Several studies and two meta-analyses have examined the association between TNF-α gene polymorphisms and PCA risk [15-36]. Nevertheless, the findings were inconsistent, possibly due to the small samples or relatively low statistical power of the included studies. Therefore, a current, updated meta-analysis with a comprehensive assessment that included more eligible studies was performed to evaluate the impact of TNF-α gene polymorphisms (rs1800629, rs361525 and rs1799724) on PCA susceptibility, which may overcome the aforementioned disadvantages [15, 16, 19–36]. For the TNF-α rs1800629 polymorphism, the findings from 20 studies, including 6936 cases and 7619 controls, did not support an association between this variant and PCA risk [15, 16, 19–36]. To the best of our knowledge, for the rs1799724 [15, 16, 35] polymorphism, which was analyzed for the first time, no significant association was detected from 3 studies, which included 2914 cases and 3121 controls. For the rs361525 polymorphism [15, 20, 21, 24, 28, 30, 35], pooled significant relationships were observed in the genotyping method subgroups. Cumulatively, we believe no association exists between the four common TNF-α polymorphisms and PCA risk based on the current evidence.

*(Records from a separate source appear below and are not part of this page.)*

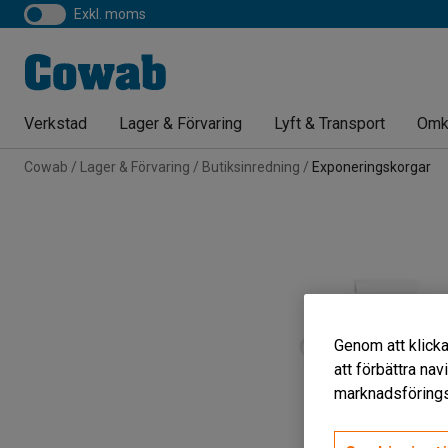
exkl. moms
Verkstad
Lager & Förvaring
Lyft & Transport
Omk
Cowab
Lager & Förvaring
Butiksinredning
Exponeringskorgar
Genom att klicka
att förbättra na
marknadsförings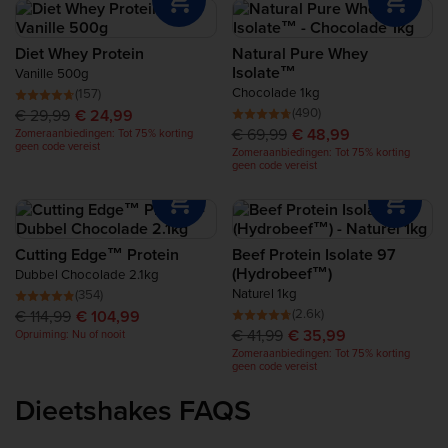
Herstelproteïne
Diet Whey Protein
Natural Pure Whey
Complete Food Shake
Isolate™
Vanille 500g
Chocolade 1kg
(157)
(490)
€ 29,99
€ 24,99
Proteïnerepen
€ 69,99
€ 48,99
Zomeraanbiedingen: Tot 75% korting
geen code vereist
Zomeraanbiedingen: Tot 75% korting
geen code vereist
Proteïne Smoothie
Proteïne Snacks
Cutting Edge™ Protein
Beef Protein Isolate 97
(Hydrobeef™)
Dubbel Chocolade 2.1kg
Proteïnerijke Voeding
Naturel 1kg
(354)
(2.6k)
€ 114,99
€ 104,99
€ 41,99
€ 35,99
Opruiming: Nu of nooit
Zomeraanbiedingen: Tot 75% korting
geen code vereist
Dieetshakes FAQS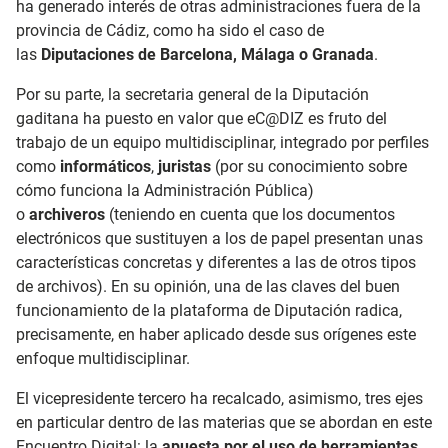
ha generado interés de otras administraciones fuera de la
provincia de Cádiz, como ha sido el caso de
las
Diputaciones de Barcelona, Málaga o Granada
.
Por su parte, la secretaria general de la Diputación
gaditana ha puesto en valor que eC@DIZ es fruto del
trabajo de un equipo multidisciplinar, integrado por perfiles
como
informáticos
,
juristas
(por su conocimiento sobre
cómo funciona la Administración Pública)
o
archiveros
(teniendo en cuenta que los documentos
electrónicos que sustituyen a los de papel presentan unas
características concretas y diferentes a las de otros tipos
de archivos). En su opinión, una de las claves del buen
funcionamiento de la plataforma de Diputación radica,
precisamente, en haber aplicado desde sus orígenes este
enfoque multidisciplinar.
El vicepresidente tercero ha recalcado, asimismo, tres ejes
en particular dentro de las materias que se abordan en este
Encuentro Digital: la
apuesta por el uso de herramientas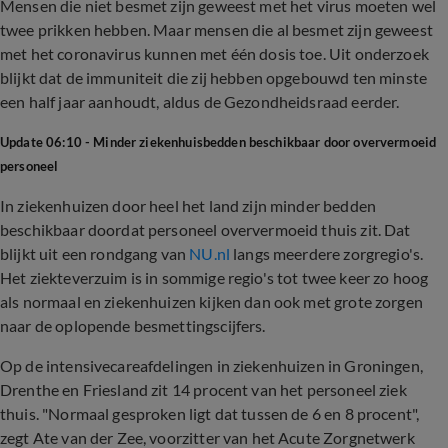
Mensen die niet besmet zijn geweest met het virus moeten wel
twee prikken hebben. Maar mensen die al besmet zijn geweest
met het coronavirus kunnen met één dosis toe. Uit onderzoek
blijkt dat de immuniteit die zij hebben opgebouwd ten minste
een half jaar aanhoudt, aldus de Gezondheidsraad eerder.
Update 06:10 - Minder ziekenhuisbedden beschikbaar door oververmoeid
personeel
In ziekenhuizen door heel het land zijn minder bedden
beschikbaar doordat personeel oververmoeid thuis zit. Dat
blijkt uit een rondgang van
NU.nl
langs meerdere zorgregio's.
Het ziekteverzuim is in sommige regio's tot twee keer zo hoog
als normaal en ziekenhuizen kijken dan ook met grote zorgen
naar de oplopende besmettingscijfers.
Op de intensivecareafdelingen in ziekenhuizen in Groningen,
Drenthe en Friesland zit 14 procent van het personeel ziek
thuis. "Normaal gesproken ligt dat tussen de 6 en 8 procent",
zegt Ate van der Zee, voorzitter van het Acute Zorgnetwerk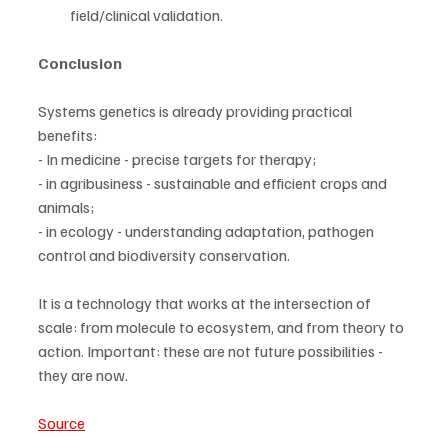
field/clinical validation.
Conclusion
Systems genetics is already providing practical 
benefits:
- In medicine - precise targets for therapy;
- in agribusiness - sustainable and efficient crops and 
animals;
- in ecology - understanding adaptation, pathogen 
control and biodiversity conservation.
It is a technology that works at the intersection of 
scale: from molecule to ecosystem, and from theory to 
action. Important: these are not future possibilities - 
they are now.
Source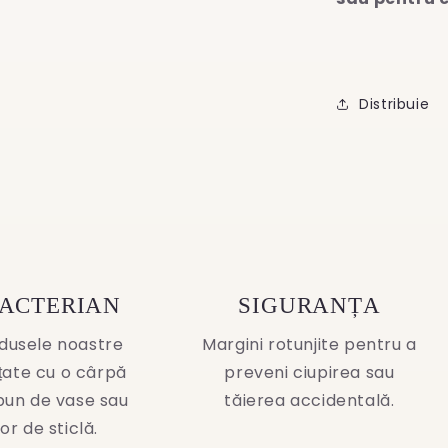
Distribuie
BACTERIAN
SIGURANȚA
dusele noastre
Margini rotunjite pentru a
ățate cu o cârpă
preveni ciupirea sau
pun de vase sau
tăierea accidentală.
or de sticlă.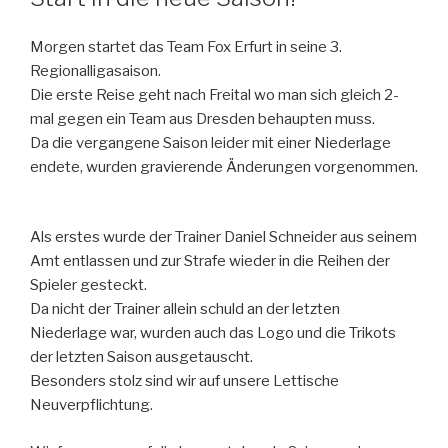
Morgen startet das Team Fox Erfurt in seine 3.
Regionalligasaison.
Die erste Reise geht nach Freital wo man sich gleich 2-
mal gegen ein Team aus Dresden behaupten muss.
Da die vergangene Saison leider mit einer Niederlage
endete, wurden gravierende Änderungen vorgenommen.
Als erstes wurde der Trainer Daniel Schneider aus seinem
Amt entlassen und zur Strafe wieder in die Reihen der
Spieler gesteckt.
Da nicht der Trainer allein schuld an der letzten
Niederlage war, wurden auch das Logo und die Trikots
der letzten Saison ausgetauscht.
Besonders stolz sind wir auf unsere Lettische
Neuverpflichtung.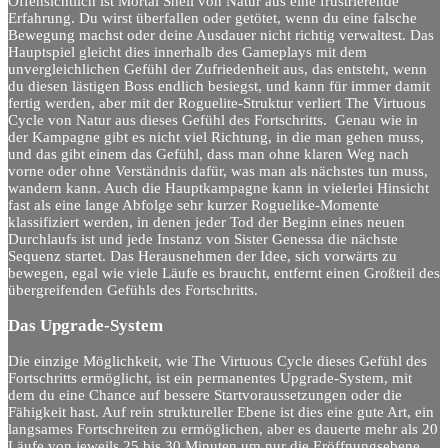
Offensichtlich ist Mortal Shell von Natur aus eine frustrierende
Erfahrung. Du wirst überfallen oder getötet, wenn du eine falsche
Bewegung machst oder deine Ausdauer nicht richtig verwaltest. Das
Hauptspiel gleicht dies innerhalb des Gameplays mit dem
unvergleichlichen Gefühl der Zufriedenheit aus, das entsteht, wenn
du diesen lästigen Boss endlich besiegst, und kann für immer damit
fertig werden, aber mit der Roguelite-Struktur verliert The Virtuous
Cycle von Natur aus dieses Gefühl des Fortschritts. Genau wie in
der Kampagne gibt es nicht viel Richtung, in die man gehen muss,
und das gibt einem das Gefühl, dass man ohne klaren Weg nach
vorne oder ohne Verständnis dafür, was man als nächstes tun muss,
wandern kann. Auch die Hauptkampagne kann in vielerlei Hinsicht
fast als eine lange Abfolge sehr kurzer Roguelike-Momente
klassifiziert werden, in denen jeder Tod der Beginn eines neuen
Durchlaufs ist und jede Instanz von Sister Genessa die nächste
Sequenz startet. Das Herausnehmen der Idee, sich vorwärts zu
bewegen, egal wie viele Läufe es braucht, entfernt einen Großteil des
übergreifenden Gefühls des Fortschritts.
Das Upgrade-System
Die einzige Möglichkeit, wie The Virtuous Cycle dieses Gefühl des
Fortschritts ermöglicht, ist ein permanentes Upgrade-System, mit
dem du eine Chance auf bessere Startvoraussetzungen oder die
Fähigkeit hast. Auf rein struktureller Ebene ist dies eine gute Art, ein
langsames Fortschreiten zu ermöglichen, aber es dauerte mehr als 20
Läufe von jeweils 25 bis 30 Minuten um nur die Eröffnungsebene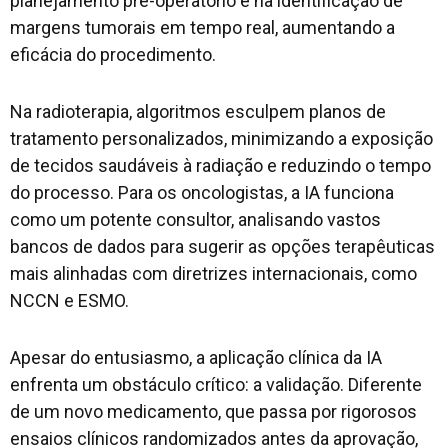
planejamento pré-operatório e na identificação de
margens tumorais em tempo real, aumentando a
eficácia do procedimento.
Na radioterapia, algoritmos esculpem planos de
tratamento personalizados, minimizando a exposição
de tecidos saudáveis à radiação e reduzindo o tempo
do processo. Para os oncologistas, a IA funciona
como um potente consultor, analisando vastos
bancos de dados para sugerir as opções terapêuticas
mais alinhadas com diretrizes internacionais, como
NCCN e ESMO.
Apesar do entusiasmo, a aplicação clínica da IA
enfrenta um obstáculo crítico: a validação. Diferente
de um novo medicamento, que passa por rigorosos
ensaios clínicos randomizados antes da aprovação,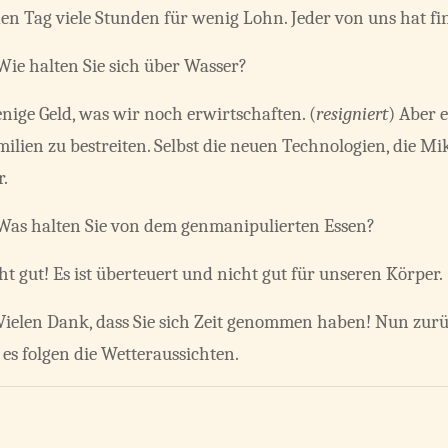
den Tag viele Stunden für wenig Lohn. Jeder von uns hat fi
ie halten Sie sich über Wasser?
nige Geld, was wir noch erwirtschaften. (
resigniert
) Aber 
ilien zu bestreiten. Selbst die neuen Technologien, die Mi
r.
Was halten Sie von dem genmanipulierten Essen?
ht gut! Es ist überteuert und nicht gut für unseren Körper.
ielen Dank, dass Sie sich Zeit genommen haben! Nun zurü
es folgen die Wetteraussichten.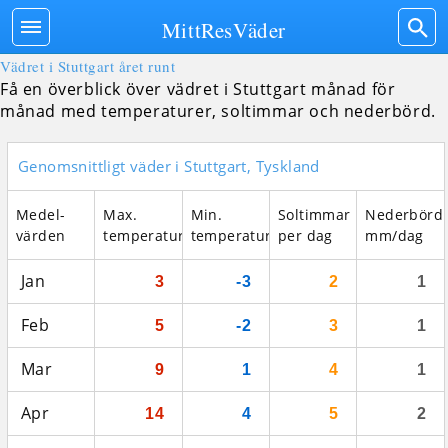
MittResVäder
Vädret i Stuttgart året runt
Få en överblick över vädret i Stuttgart månad för
månad med temperaturer, soltimmar och nederbörd.
Genomsnittligt väder i Stuttgart, Tyskland
Medel­
Max.
Min.
Soltimmar
Nederbörd
värden
temperatur
temperatur
per dag
mm/dag
Jan
3
-3
2
1
Feb
5
-2
3
1
Mar
9
1
4
1
Apr
14
4
5
2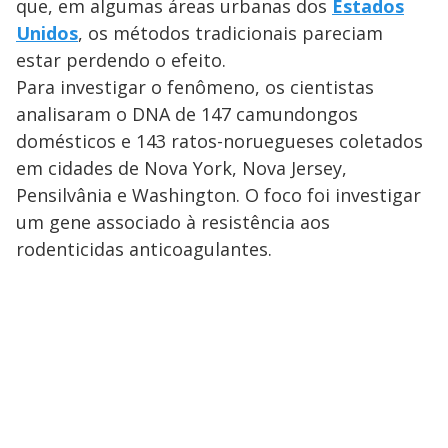
que, em algumas áreas urbanas dos
Estados
Unidos
, os métodos tradicionais pareciam
estar perdendo o efeito.
Para investigar o fenômeno, os cientistas
analisaram o DNA de 147 camundongos
domésticos e 143 ratos-noruegueses coletados
em cidades de Nova York, Nova Jersey,
Pensilvânia e Washington. O foco foi investigar
um gene associado à resistência aos
rodenticidas anticoagulantes.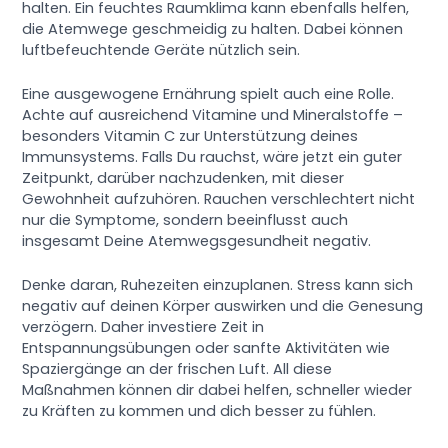
halten. Ein feuchtes Raumklima kann ebenfalls helfen,
die Atemwege geschmeidig zu halten. Dabei können
luftbefeuchtende Geräte nützlich sein.
Eine ausgewogene Ernährung spielt auch eine Rolle.
Achte auf ausreichend Vitamine und Mineralstoffe –
besonders Vitamin C zur Unterstützung deines
Immunsystems. Falls Du rauchst, wäre jetzt ein guter
Zeitpunkt, darüber nachzudenken, mit dieser
Gewohnheit aufzuhören. Rauchen verschlechtert nicht
nur die Symptome, sondern beeinflusst auch
insgesamt Deine Atemwegsgesundheit negativ.
Denke daran, Ruhezeiten einzuplanen. Stress kann sich
negativ auf deinen Körper auswirken und die Genesung
verzögern. Daher investiere Zeit in
Entspannungsübungen oder sanfte Aktivitäten wie
Spaziergänge an der frischen Luft. All diese
Maßnahmen können dir dabei helfen, schneller wieder
zu Kräften zu kommen und dich besser zu fühlen.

Despite a comprehensive analysis of the current associations between the four TNF-α polymorphisms and the risk of developing PCA, there are some limitations that should be considered. First, the number of samples remains insufficient, especially for the rs1799724 and rs1799964 polymorphisms and ethnicities in some polymorphisms, such as African-American, Asian, African and mixed populations, which perhaps leads to imbalance and publication bias. Second, gene-gene, SNP-SNP and gene-environment interactions should be taken into consideration. Other covariates, including prostate health index, age, family history, environmental factors, Gleason score, TNM stage and living habits, should be better observed, which will help us to draw an exact conclusion. Third, the protein expression level of TNF-α in different polymorphisms should also be observed and be reevaluated by meta-analysis in the future research.

In summary, our study presents evidence that three of the most common TNF-α polymorphisms (rs1800629, rs361525 and rs1799724) are not associated with PCA risk, which should be verified in the future, but they may be poised to become serum biomarkers in several subgroups for the detection of PCA susceptibility.